## What to work on
A - Reproduce the passage on punitive damages under maritime law from "The Wayman court" up to and including "general maritime law.".
B - Extend the passage on punitive damages under maritime law, picking up right after its last sentence.

Text shown Block Start

The Wayman court also observed that McBride v Estis Well Serv, LLC(5) supposedly clarified Scarborough, while holding that a seafarer could not recover punitive damages for unseaworthiness. Conversely, in Batterton v Dutra Grp,(6) the Ninth Circuit declined to follow the Fifth Circuit's decision in McBride, holding that punitive damages are available to a seafarer for unseaworthiness under the general maritime law.
While not discussed in Wayman, it is worth noting that the Eastern District of Louisiana has previously held that McBride's limitation on non-pecuniary damages does not apply to a non-seafarer pursuing a personal injury claim.(7) Thus, in the Eastern District, a non-seafarer was allowed to pursue a claim for punitive damages under the general maritime law, while a seafarer was prevented from pursuing such a claim against a non-employer (which by necessity could not arise under the Jones Act).

Text shown Block End
Entries provided Block Start

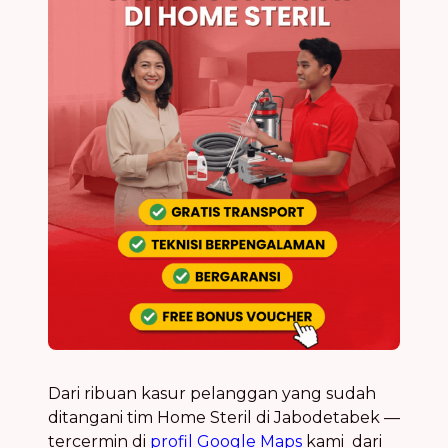
Dari ribuan kasur pelanggan yang sudah
ditangani tim Home Steril di Jabodetabek —
tercermin di
profil Google Maps
kami dari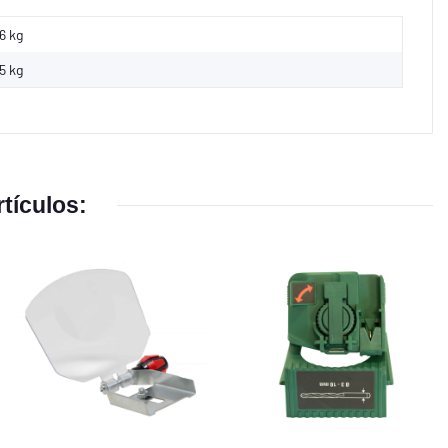
6 kg
5
kg
tículos: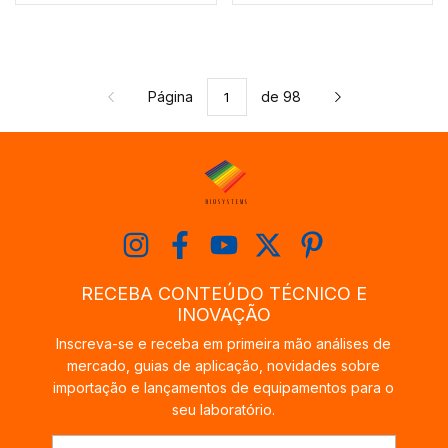
Página
de 98
RECEBA CONTEÚDO TÉCNICO E
INOVAÇÃO
Inscreva-se e receba em primeira mão análises de
mercado, guias de aplicação, novidades sobre
importação e lançamentos de equipamentos para o
seu laboratório.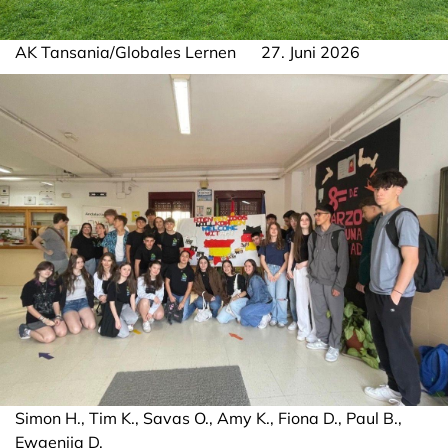
AK Tansania/Globales Lernen
27. Juni 2026
Simon H., Tim K., Savas O., Amy K., Fiona D., Paul B.,
Ewgenija D.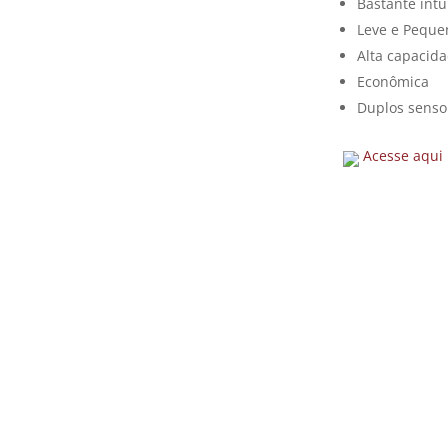
Bastante intu
Leve e Peque
Alta capacid
Econômica
Duplos senso
Acesse aqui 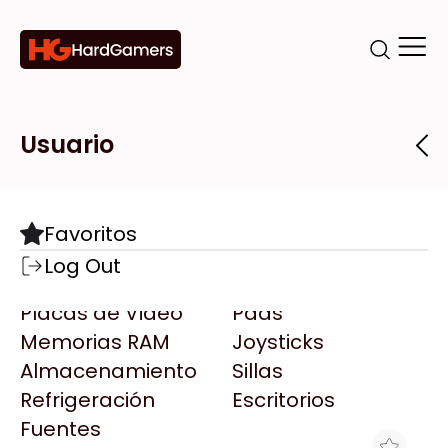
Categorías
Marcas
Tiendas
Usuario
Componentes
Accesorios
Todas las Marcas
Destacadas
Favoritos
Motherboards
Teclados
AMD
Log Out
Microprocesadores
Mouse
AOC
Placas de Video
Pads
AULA
Memorias RAM
Joysticks
Acer
Almacenamiento
Sillas
Adata
Refrigeración
Escritorios
AeroCool
Fuentes
Antec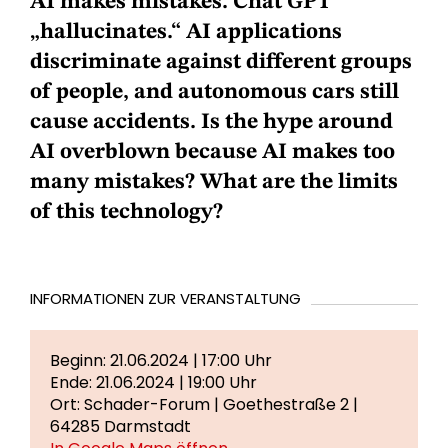
AI makes mistakes. Chat GPT
„hallucinates.“ AI applications
discriminate against different groups
of people, and autonomous cars still
cause accidents. Is the hype around
AI overblown because AI makes too
many mistakes? What are the limits
of this technology?
INFORMATIONEN ZUR VERANSTALTUNG
Beginn: 21.06.2024 | 17:00 Uhr
Ende: 21.06.2024 | 19:00 Uhr
Ort: Schader-Forum | Goethestraße 2 |
64285 Darmstadt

Entries provided Block End

## Answers to the exercise
A -
The Wayman court also observed that McBride v Estis Well Serv, LLC(5) supposedly clarified Scarborough, while holding that a seafarer could not recover punitive damages for unseaworthiness. Conversely, in Batterton v Dutra Grp,(6) the Ninth Circuit declined to follow the Fifth Circuit's decision in McBride, holding that punitive damages are available to a seafarer for unseaworthiness under the general maritime law.

B -
Of course, there is nothing wrong with treating seafarers differently from non-seafarers. Dockworkers, passengers and seafarers have different rights and remedies. That said, seafarers are wards of the court, so one would expect them to receive favoured treatment. The Wayman court noted "the axiomatic proposition that seamen occupy a favoured status as the wards of admiralty courts".(8) Since a seafarer is the ward of the court, it makes little sense to allow a non-seafarer to pursue punitive damages under the general maritime law against a non-employer third party, but not allow a similar cause of action for a seafarer. Of course, this contradiction still exists in the context of wrongful death actions.(9)
The Wayman court noted that the Jones Act applies only to actions against a seafarer's employer, and Congress has taken no action to limit such damages to seafarers' actions against third parties. In Scarborough the justification for limiting a seaman's remedies against a non-employer third party was the so-called 'uniformity principal'. Yet, the Wayman court cited Townsend for the proposition that the "laudable quest for uniformity does not require narrowing of damages to the lowest common denominator approved by Congress for distinct causes of action".(10)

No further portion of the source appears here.